Why 'Forged Carbon'?

Perché

For the 2007 limited edition of its Royal Oak Offshore Alinghi Team Chronograph (made in 2007 pieces, pictured), Audemars Piguet chose a material that had never before been used in watchmaking, which it called 'forged carbon', to distinguish it from the better-known 'carbon fibre'.

The name 'forged carbon' comes from the similarity between the process of making this material and the method of forging metals, as we see below.

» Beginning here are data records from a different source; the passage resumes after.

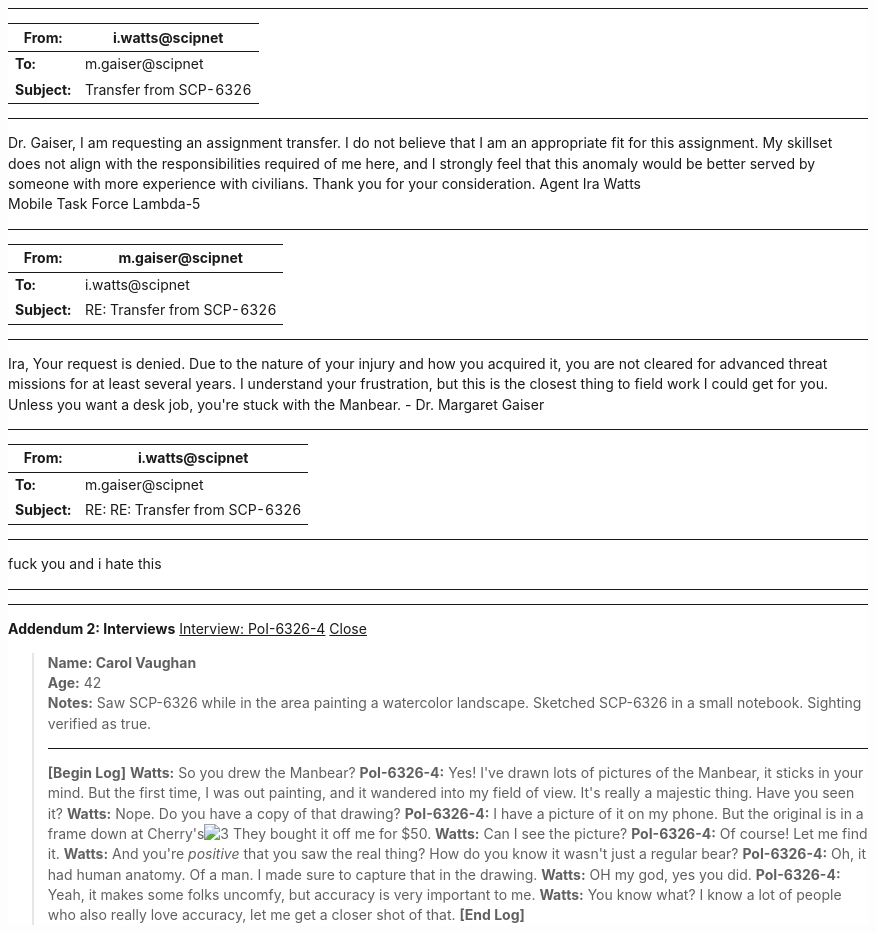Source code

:   

* * *
**From:** | i.watts@scipnet  
---|---  
**To:** | m.gaiser@scipnet  
**Subject:** | Transfer from SCP-6326  
* * *
Dr. Gaiser,
I am requesting an assignment transfer. I do not believe that I am an appropriate fit for this assignment. My skillset does not align with the responsibilities required of me here, and I strongly feel that this anomaly would be better served by someone with more experience with civilians. Thank you for your consideration.
Agent Ira Watts  
Mobile Task Force Lambda-5
* * *
**From:** | m.gaiser@scipnet  
---|---  
**To:** | i.watts@scipnet  
**Subject:** | RE: Transfer from SCP-6326  
* * *
Ira,
Your request is denied. Due to the nature of your injury and how you acquired it, you are not cleared for advanced threat missions for at least several years. I understand your frustration, but this is the closest thing to field work I could get for you. Unless you want a desk job, you're stuck with the Manbear.
\- Dr. Margaret Gaiser
* * *
**From:** | i.watts@scipnet  
---|---  
**To:** | m.gaiser@scipnet  
**Subject:** | RE: RE: Transfer from SCP-6326  
* * *
fuck you and i hate this
* * *
  

* * *
  
**Addendum 2: Interviews**
[Interview: PoI-6326-4](javascript:;)
[Close](javascript:;)
> **Name: Carol Vaughan**  
>  **Age:** 42  
>  **Notes:** Saw SCP-6326 while in the area painting a watercolor landscape. Sketched SCP-6326 in a small notebook. Sighting verified as true.
> * * *
> **[Begin Log]**
> **Watts:** So you drew the Manbear?
> **PoI-6326-4:** Yes! I've drawn lots of pictures of the Manbear, it sticks in your mind. But the first time, I was out painting, and it wandered into my field of view. It's really a majestic thing. Have you seen it?
> **Watts:** Nope. Do you have a copy of that drawing?
> **PoI-6326-4:** I have a picture of it on my phone. But the original is in a frame down at Cherry's![3](javascript:;) They bought it off me for $50.
> **Watts:** Can I see the picture?
> **PoI-6326-4:** Of course! Let me find it.
> **Watts:** And you're _positive_ that you saw the real thing? How do you know it wasn't just a regular bear?
> **PoI-6326-4:** Oh, it had human anatomy. Of a man. I made sure to capture that in the drawing.
> **Watts:** OH my god, yes you did.
> **PoI-6326-4:** Yeah, it makes some folks uncomfy, but accuracy is very important to me.
> **Watts:** You know what? I know a lot of people who also really love accuracy, let me get a closer shot of that.
> **[End Log]**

Chosen for its properties of strength and lightness, forged carbon is made from a carbon 'thread' approximately 2 millimetres in diameter, itself composed of several thousand carbon fibres with a diameter of 7 microns. The fibres, cut into segments of around 4/5 centimetres, are placed inside a steel mould (pictured), where they are then heated to a high temperature and compressed with a pressure of 300 kg/cm2. This operation makes it possible to create a component, in this case the watch case, as hard as titanium (according to the company's technicians), totally non-deformable, very light and easily machined with the same tools that are used precisely for titanium.

From wikipedia: "Forging or forging is an industrial production process of plastic transformation of metal pieces of various cross-sections, usually brought to a red-hot state at the change of shape of the iron crystal from alpha to gamma and worked by repeated shaking of a hammer, forging press, etc."

The above descriptions show the similarities between the two processes.

The difference with carbon fibre is in the different arrangement of the fibres, which in 'forged carbon' are not oriented in a precise direction, but fused to form a solid structure. For carbon fibre structures, on the other hand, a 'fabric' is first constructed by weaving the carbon filaments together. These fabrics, which are soft as cloth before passing through an oven to harden the carbon (here too, a certain amount of pressure as well as heat intervenes), are placed in moulds that will give them their final shape, overlapping in such a way as to orient several filaments along the main stress lines to which the finished parts are subjected.

In both processes, the fibres are mixed with a resin, which has the task of binding the fibres.